What is a Cartridge Heater and how does it work?
A cartridge heater is a tube-shaped, industrial heating element that can be inserted into drilled holes. Cartridge heaters provide localized and precise heating and are commonly used in the heating process industry. Typically, cartridge heaters are used to heat a metal block from the inside and can be custom manufactured to a specific watt density based on the requirements of the application.
Cartridge heaters are most frequently used for heating metal parts by insertion into drilled holes. For easy installation, the heaters are made slightly undersize relative to their nominal diameter.
How does a Cartridge Heater work?
A cartridge heater consists of resistance coil wound around a ceramic core that is surround by dielectric and encased in a metal sheath. Powered heat transferred through the coil to the sheath causes the sheath to heat up. This heat is then transferred to the inside metal part requiring heat.
To fit a cartridge heater in a low or medium temperature application (600°F or less), general purpose drills are usually adequate for drilling holes. Holes can be drilled .003” to .008” over the nominal size of the drill, resulting in fits of .009” to .014.” While this fit is slightly looser than would permit optimal heat transfer, it aids in the installation and removal of the cartridge heaters, especially those with long sheaths. At high watt densities, a close fit is much more important. The holes should be drilled and reamed rather than just drilled with a general purpose bit. With a tighter fit, the heater will run cooler and have a longer life expectancy.
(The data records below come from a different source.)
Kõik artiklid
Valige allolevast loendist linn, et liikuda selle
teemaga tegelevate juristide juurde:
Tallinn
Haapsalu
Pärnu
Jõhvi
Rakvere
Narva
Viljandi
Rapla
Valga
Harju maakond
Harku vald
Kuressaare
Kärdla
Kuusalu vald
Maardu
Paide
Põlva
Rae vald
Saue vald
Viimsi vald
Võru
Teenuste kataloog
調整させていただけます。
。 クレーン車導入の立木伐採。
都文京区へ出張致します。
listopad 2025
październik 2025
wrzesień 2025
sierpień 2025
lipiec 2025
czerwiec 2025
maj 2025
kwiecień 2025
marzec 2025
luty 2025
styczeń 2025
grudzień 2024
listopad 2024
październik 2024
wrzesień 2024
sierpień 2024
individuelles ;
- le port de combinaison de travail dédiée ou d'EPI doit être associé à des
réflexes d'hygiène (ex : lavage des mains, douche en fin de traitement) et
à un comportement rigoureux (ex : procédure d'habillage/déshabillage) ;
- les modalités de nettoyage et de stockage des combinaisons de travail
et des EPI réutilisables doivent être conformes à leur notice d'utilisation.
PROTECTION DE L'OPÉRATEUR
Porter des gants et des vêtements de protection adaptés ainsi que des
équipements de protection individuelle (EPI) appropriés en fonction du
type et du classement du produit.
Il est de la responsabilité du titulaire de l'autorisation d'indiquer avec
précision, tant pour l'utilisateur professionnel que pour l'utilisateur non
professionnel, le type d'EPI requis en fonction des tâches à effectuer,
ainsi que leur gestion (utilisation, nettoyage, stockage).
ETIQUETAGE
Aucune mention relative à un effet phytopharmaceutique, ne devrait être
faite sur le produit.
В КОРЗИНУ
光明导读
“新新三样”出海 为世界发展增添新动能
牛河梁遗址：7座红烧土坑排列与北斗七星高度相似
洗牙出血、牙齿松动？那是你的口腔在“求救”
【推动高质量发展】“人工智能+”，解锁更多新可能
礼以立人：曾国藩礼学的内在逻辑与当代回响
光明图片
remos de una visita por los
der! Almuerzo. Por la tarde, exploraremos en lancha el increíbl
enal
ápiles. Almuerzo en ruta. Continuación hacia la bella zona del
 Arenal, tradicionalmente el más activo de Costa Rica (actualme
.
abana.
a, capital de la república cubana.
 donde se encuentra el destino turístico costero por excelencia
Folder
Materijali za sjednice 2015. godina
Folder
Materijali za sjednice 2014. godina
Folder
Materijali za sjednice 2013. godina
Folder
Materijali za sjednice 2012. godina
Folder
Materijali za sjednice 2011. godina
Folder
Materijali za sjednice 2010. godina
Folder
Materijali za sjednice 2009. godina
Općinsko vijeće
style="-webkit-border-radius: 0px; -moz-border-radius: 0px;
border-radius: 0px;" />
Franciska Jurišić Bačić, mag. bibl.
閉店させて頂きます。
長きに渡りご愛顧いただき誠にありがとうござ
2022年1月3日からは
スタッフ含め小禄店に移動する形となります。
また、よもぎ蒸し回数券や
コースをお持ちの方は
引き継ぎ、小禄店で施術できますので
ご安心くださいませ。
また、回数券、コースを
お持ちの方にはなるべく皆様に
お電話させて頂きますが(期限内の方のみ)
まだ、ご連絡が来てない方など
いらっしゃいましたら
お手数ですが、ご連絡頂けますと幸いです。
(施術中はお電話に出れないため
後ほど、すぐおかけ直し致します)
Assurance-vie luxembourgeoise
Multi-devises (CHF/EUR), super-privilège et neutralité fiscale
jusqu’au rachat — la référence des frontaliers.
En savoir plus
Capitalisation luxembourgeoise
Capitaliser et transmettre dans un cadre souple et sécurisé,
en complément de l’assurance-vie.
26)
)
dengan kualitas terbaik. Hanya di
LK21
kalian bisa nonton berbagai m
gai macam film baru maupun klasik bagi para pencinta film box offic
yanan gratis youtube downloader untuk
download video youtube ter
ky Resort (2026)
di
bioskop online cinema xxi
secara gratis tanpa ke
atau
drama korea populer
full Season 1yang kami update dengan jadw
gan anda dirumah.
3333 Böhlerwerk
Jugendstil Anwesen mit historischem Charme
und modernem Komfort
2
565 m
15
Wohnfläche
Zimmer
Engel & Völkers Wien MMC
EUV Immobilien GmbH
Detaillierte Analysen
What are the operating temperatures of a Cartridge Heater?
Cartridge heaters can operate at low, medium, and high watt densities. They are designed to withstand a working temperature of up to 1400°F. However, the optimal operating temperature will depend on the application for which you are using the cartridge heater.
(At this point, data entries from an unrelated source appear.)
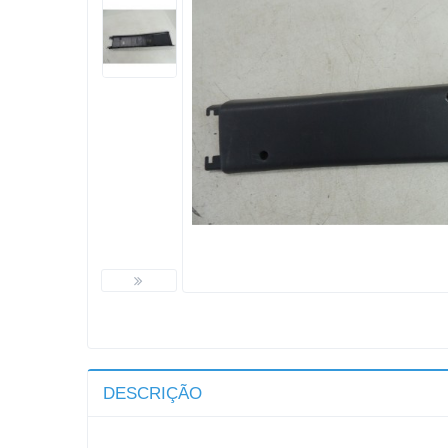
DESCRIÇÃO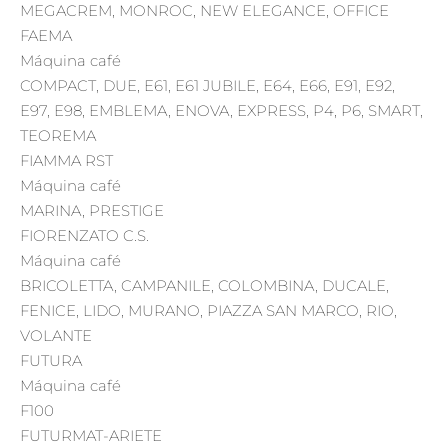
MEGACREM, MONROC, NEW ELEGANCE, OFFICE
FAEMA
Máquina café
COMPACT, DUE, E61, E61 JUBILE, E64, E66, E91, E92,
E97, E98, EMBLEMA, ENOVA, EXPRESS, P4, P6, SMART,
TEOREMA
FIAMMA RST
Máquina café
MARINA, PRESTIGE
FIORENZATO C.S.
Máquina café
BRICOLETTA, CAMPANILE, COLOMBINA, DUCALE,
FENICE, LIDO, MURANO, PIAZZA SAN MARCO, RIO,
VOLANTE
FUTURA
Máquina café
F100
FUTURMAT-ARIETE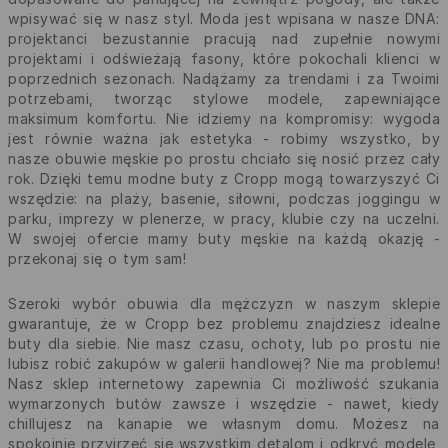
wpisywać się w nasz styl. Moda jest wpisana w nasze DNA:
projektanci bezustannie pracują nad zupełnie nowymi
projektami i odświeżają fasony, które pokochali klienci w
poprzednich sezonach. Nadążamy za trendami i za Twoimi
potrzebami, tworząc stylowe modele, zapewniające
maksimum komfortu. Nie idziemy na kompromisy: wygoda
jest równie ważna jak estetyka - robimy wszystko, by
nasze obuwie męskie po prostu chciało się nosić przez cały
rok. Dzięki temu modne buty z Cropp mogą towarzyszyć Ci
wszędzie: na plaży, basenie, siłowni, podczas joggingu w
parku, imprezy w plenerze, w pracy, klubie czy na uczelni.
W swojej ofercie mamy buty męskie na każdą okazję -
przekonaj się o tym sam!
Szeroki wybór obuwia dla mężczyzn w naszym sklepie
gwarantuje, że w Cropp bez problemu znajdziesz idealne
buty dla siebie. Nie masz czasu, ochoty, lub po prostu nie
lubisz robić zakupów w galerii handlowej? Nie ma problemu!
Nasz sklep internetowy zapewnia Ci możliwość szukania
wymarzonych butów zawsze i wszędzie - nawet, kiedy
chillujesz na kanapie we własnym domu. Możesz na
spokojnie przyjrzeć się wszystkim detalom i odkryć modele,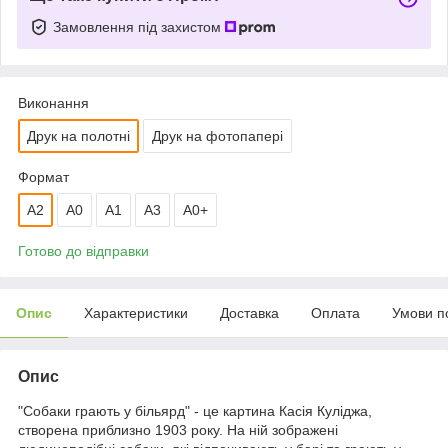
Замовлення під захистом
Виконання
Друк на полотні
Друк на фотопапері
Формат
A2
A0
А1
A3
A0+
Готово до відправки
Опис
Характеристики
Доставка
Оплата
Умови п
Опис
"Собаки грають у більярд" - це картина Касія Куліджа,
створена приблизно 1903 року. На ній зображені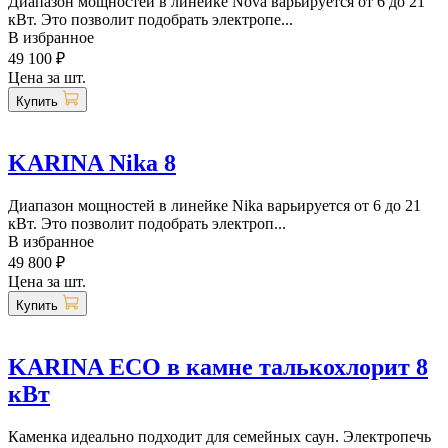
Диапазон мощностей в линейке Nova варьируется от 6 до 21
кВт. Это позволит подобрать электропе...
В избранное
49 100 ₽
Цена за шт.
Купить
KARINA Nika 8
Диапазон мощностей в линейке Nika варьируется от 6 до 21
кВт. Это позволит подобрать электроп...
В избранное
49 800 ₽
Цена за шт.
Купить
KARINA ECO в камне талькохлорит 8
кВт
Каменка идеально подходит для семейных саун. Электропечь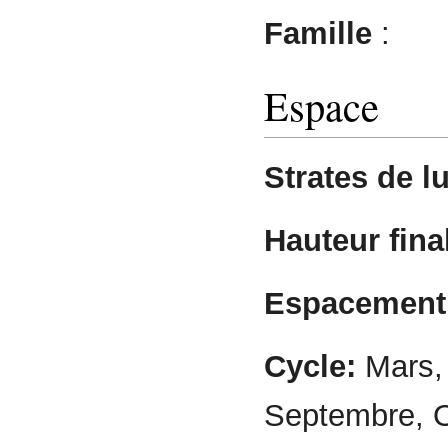
Famille
:
Espace
Strates de l
Hauteur final
Espacement 
Cycle:
Mars, A
Septembre, 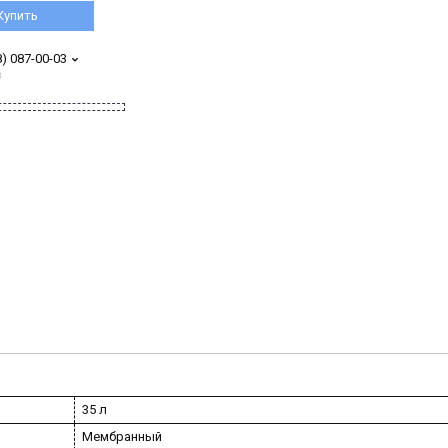
Купить
8) 087-00-03
з
35 л
Мембранный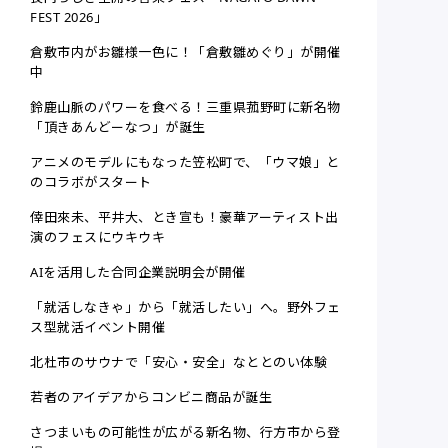
FEST 2026」
倉敷市内がお雛様一色に！「倉敷雛めぐり」が開催
中
鈴鹿山脈のパワーを食べる！三重県菰野町に新名物
「頂きあんどーなつ」が誕生
アニメのモデルにもなった笠松町で、「ウマ娘」と
のコラボがスタート
倖田來未、平井大、とき宣も！豪華アーティスト出
演のフェスにウキウキ
AIを活用した合同企業説明会が開催
「就活しなきゃ」から「就活したい」へ。野外フェ
ス型就活イベント開催
北杜市のサウナで「安心・安全」なととのい体験
若者のアイデアからコンビニ商品が誕生
さつまいもの可能性が広がる新名物、行方市から登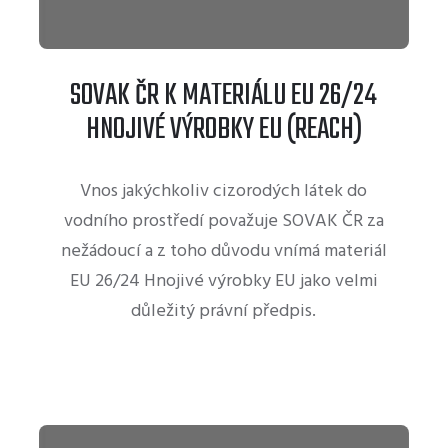
SOVAK ČR K MATERIÁLU EU 26/24
HNOJIVÉ VÝROBKY EU (REACH)
Vnos jakýchkoliv cizorodých látek do
vodního prostředí považuje SOVAK ČR za
nežádoucí a z toho důvodu vnímá materiál
EU 26/24 Hnojivé výrobky EU jako velmi
důležitý právní předpis.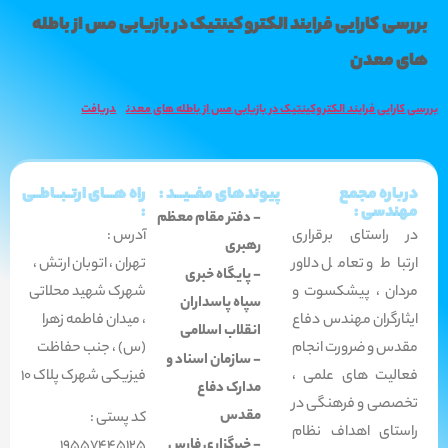
بررسی کارایی فرایند الکتروکینتیک در بازیابی مس از باطله
های معدن
بررسی کارایی فرایند الکتروکینتیک در بازیابی مس از باطله های معدن
دریافت
درباره مجمع
پیوندهای مفــیـــد :
راه هـــای ارتــبــاطــی
مهندسی :
:
- دفتر مقام معظم
در راستای برقراری
آدرس :
رهبری
ارتباط و تعامل دلاور
تهران ، اتوبان ارتش ،
- پایگاه خبری
مردان ، پیشکسوت و
شهرک شهید محلاتی
سپاه پاسداران
ایثارگران مهندس دفاع
،
میدان فاطمه زهرا
انقلاب اسلامی
مقدس و ضرورت انجام
(س) ، جنب حفاظت
- سازمان اسناد و
فعالیت های علمی ،
فیزیکی شهرک پلاک 10
مدارک دفاع
تخصصی و فرهنگی در
مقدس
کد پستی :
راستای اهداف نظام
- خبرگزاری فارس
19557445125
It’s also important to note that there are multiple factors, such as the cartridge heater watt density, the tightness of the cartridge inside the hole, and the thermal conductivity of the material being heated, that can impact the actual temperature of an industrial heater and the monitored temperature of a material during the heating cycle. For high temperature applications, such as those above 1000°F, incoloy sheathes are recommended for maximum heat transfer and durability.
It is also important to consider the electrical termination of a cartridge in regard to the operating temperature. When cartridge heaters are used at relatively high temperatures, the electric terminals should either be different than the common high temperature lead wires or the cartridge should be designed in a manner that the temperature around the lead wires is maintained at a lower temperature than the temperature limit of the lead wire.
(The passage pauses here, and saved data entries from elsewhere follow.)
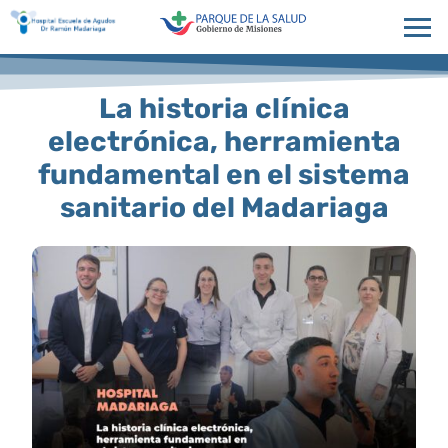
La historia clínica
electrónica, herramienta
fundamental en el sistema
sanitario del Madariaga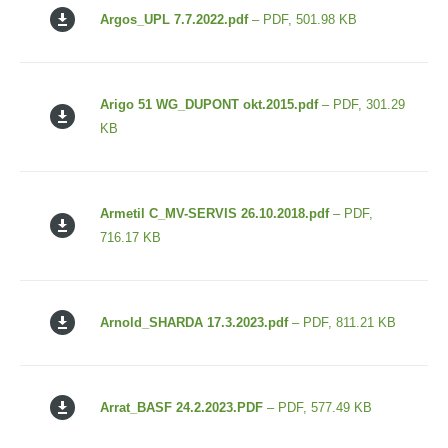
Argos_UPL 7.7.2022.pdf
– PDF, 501.98 KB
Arigo 51 WG_DUPONT okt.2015.pdf
– PDF, 301.29
KB
Armetil C_MV-SERVIS 26.10.2018.pdf
– PDF,
716.17 KB
Arnold_SHARDA 17.3.2023.pdf
– PDF, 811.21 KB
Arrat_BASF 24.2.2023.PDF
– PDF, 577.49 KB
What are Cartridge Heaters used for?
Cartridge heaters are most frequently used for heating dies, platens, molds, and other metal parts by insertion into drilled holes. They can also be used in liquid immersion applications. Below are some examples of specific applications:
Heating gases and liquids
Hot runner molds
Temperature Controllers and Sensors for Cartridge Heaters
The sensor for the temperature control is also an important factor and should be placed between the working surface of the part and the heaters. The temperature of the part approximately 1/2" away from the heaters is used in selecting maximum allowable Watt density from the graph. Control of power is an important consideration in high Watt density applications. On-off control is frequently utilized, but it can cause wide excursions in the temperature of the heater and working parts.
Thyristor power controls are valuable in extending the life of high Watt density heaters, since they effectively eliminate on-off cycling. There are a variety of temperature controllers and sensors one can use depending on the application. One of the more popular sensor types for cartride heater applications are the surface mount temperature sensors. Thermocouple, RTD or Thermistors are available with an adhesive backing or the ability to be cemented to the surface being heated.
There also bolt on and magnetic surface mount type temperature sensors available. Digital temperature controllers come in many different sizes with many output and input choices. Thermcouple and RTD inputs are the most popular with a dc pulse output. DC pulse ouputs allow the user to go to a larger relay to switch the heater load and use proportional control versus on/off control which can shorten the heater life.